KOMPAS.com - Langkah Timnas Perancis di ajang Piala Dunia 2026 terpaksa terhenti di babak semifinal.
Berhadapan dengan Timnas Spanyol di Stadion Dallas, Arlington, Texas, Amerika Serikat, skuad Les Bleus harus mengakui keunggulan lawan setelah menelan kekalahan dua gol tanpa balas.
Hasil minor ini memupus harapan Perancis untuk melaju ke partai puncak.
Kekalahan dari Spanyol ini sekaligus memutus mimpi sang pelatih, Didier Deschamps, untuk mengawinkan gelar juara dunia ketiganya.
Dua gol kemenangan La Roja dicetak oleh Mikel Oyarzabal melalui titik putih pada menit ke-22 dan Pedro Porro pada menit ke-58.
Sepanjang pertandingan, Perancis tampil di bawah performa terbaiknya dengan hanya mencatatkan nilai harapan gol (xG) sebesar 0,3 dari total 10 tembakan yang dilesakkan.
Kritik Vieira dan Mbappe
Hasil mengecewakan di laga krusial ini memicu reaksi keras dari mantan gelandang legendaris mereka, Patrick Vieira.

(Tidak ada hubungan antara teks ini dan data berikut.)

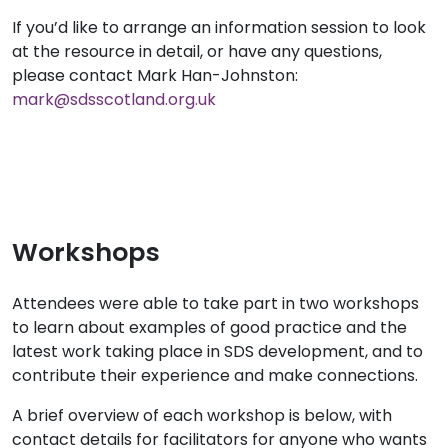
If you’d like to arrange an information session to look
at the resource in detail, or have any questions,
please contact Mark Han-Johnston:
mark@sdsscotland.org.uk
Workshops
Attendees were able to take part in two workshops
to learn about examples of good practice and the
latest work taking place in SDS development, and to
contribute their experience and make connections.
A brief overview of each workshop is below, with
contact details for facilitators for anyone who wants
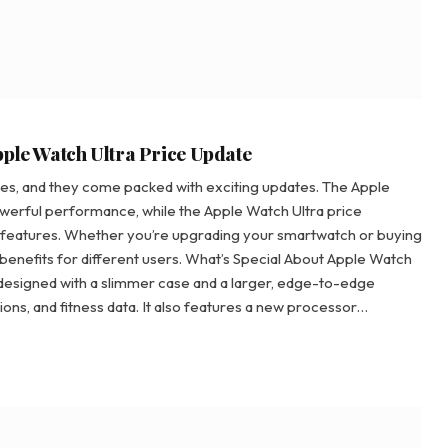
pple Watch Ultra Price Update
ches, and they come packed with exciting updates. The Apple
owerful performance, while the Apple Watch Ultra price
 features. Whether you’re upgrading your smartwatch or buying
f benefits for different users. What’s Special About Apple Watch
designed with a slimmer case and a larger, edge-to-edge
ions, and fitness data. It also features a new processor…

Saat berbicara di saluran ITV, ia mengungkapkan ketidakpuasannya terhadap permainan tim yang dinilai jauh dari ekspektasi publik.
"Mereka belum menunjukkan performa yang diharapkan. Saya mengharapkan lebih. Ada ekspektasi besar bagi Prancis untuk memenangkan Piala Dunia," kata Vieira dikutip dari BBC Sport.
"Seluruh rakyat Prancis pasti kecewa dengan hasil dan performa tim. Semua pemain top kami tampil buruk. Secara kolektif, kami benar-benar bermain sangat buruk."
Sorotan tajam terhadap strategi tim juga dilayangkan oleh sang penyerang andalan, Kylian Mbappe.
Bintang lini depan tersebut menilai timnya kesulitan membendung dominasi lawan dan terdapat kendala dalam koordinasi di lapangan.
"Kami bermain tiga lawan dua di lini tengah, dan melawan Spanyol itu sulit," ungkap Mbappe.
"Terdapat kurangnya komunikasi di kalangan pers. Seharusnya kita melakukan wawancara langsung dengan pers dan memaksa mereka untuk bekerja sama dengan kita."
"Jika Anda tidak melakukan apa yang harus Anda lakukan di semifinal Piala Dunia, Anda tidak akan menang. Spanyol menghormati rencana permainan mereka dan apa yang biasanya dilakukan tim tersebut."